Die Verurteilten selbst hoffen auf die nächste Instanz oder auf eine Begnadigung durch die ägyptische Führung. Für Peter Greste, einen australischen Staatsbürger, ist die Chance dafür am größten. Der australische Ministerpräsident Tony Abbott erklärte bereits, er hoffe, dass der ägyptische Staatschef Abdel Fattah al-Sisi auf die Freilassung Grestes hinwirken werde. Das Urteil habe ihn fassungslos gemacht. Der Australier Greste arbeitet eigentlich im kenianischen Nairobi als Korrespondent für Al-Dschasira und ist nur über Weihnachten in Kairo eingesprungen. Kurz nach dem Fest wurde er in einem Hotel festgenommen. Ob auch der ägyptisch-kanadische Kollege Mohamed Fahmi, Al-Dschasira-Bürochef in Kairo, und der ägyptische Produzent Baher Mohamed mit anhaltender Unterstützung aus dem Ausland rechnen können, erscheint hingegen fraglich. Letzterer erhielt sogar zehn Jahre Haft, weil er bei seiner Festnahme im Besitz einer Patrone war, die er nach eigenen Angaben bei Dreharbeiten eingesteckt hatte.

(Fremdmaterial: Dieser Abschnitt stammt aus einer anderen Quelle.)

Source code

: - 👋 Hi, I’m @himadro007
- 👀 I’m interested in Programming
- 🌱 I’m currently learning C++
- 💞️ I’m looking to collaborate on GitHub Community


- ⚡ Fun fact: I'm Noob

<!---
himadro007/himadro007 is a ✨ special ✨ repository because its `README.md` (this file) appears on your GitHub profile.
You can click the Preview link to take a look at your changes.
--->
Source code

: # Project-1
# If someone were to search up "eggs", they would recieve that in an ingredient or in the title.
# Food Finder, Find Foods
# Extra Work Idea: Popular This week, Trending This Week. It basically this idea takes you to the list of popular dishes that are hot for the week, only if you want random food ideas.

Dass internationaler Druck nicht aussichtslos ist, zeigt ein kleines Zeichen der Hoffnung, das wenige Tage vor dem Urteilsspruch aus Kairo kam. Ein weiterer Al-Dschasira-Reporter, der Journalist Abdallah Elshamy, der nicht zusammen mit den verurteilten Kollegen angeklagt war, kam am 17. Juni auf Anordnung der ägyptischen Generalstaatsanwaltschaft frei. Er hatte mehr als 100 Tagen aus Protest gegen seine Inhaftierung auf die Aufnahme von Nahrung verzichtet, so dass auf gesundheitliche Gründe für die Haftentlassung verwiesen wurde. ver.di hatte sich zusammen mit Amnesty International für die Freilassung Elshamys eingesetzt (M 4/14). Dass gegen Elshamy trotz der Freilassung noch Anklage erhoben wird, ist anzunehmen, aber gegenwärtig nicht sicher.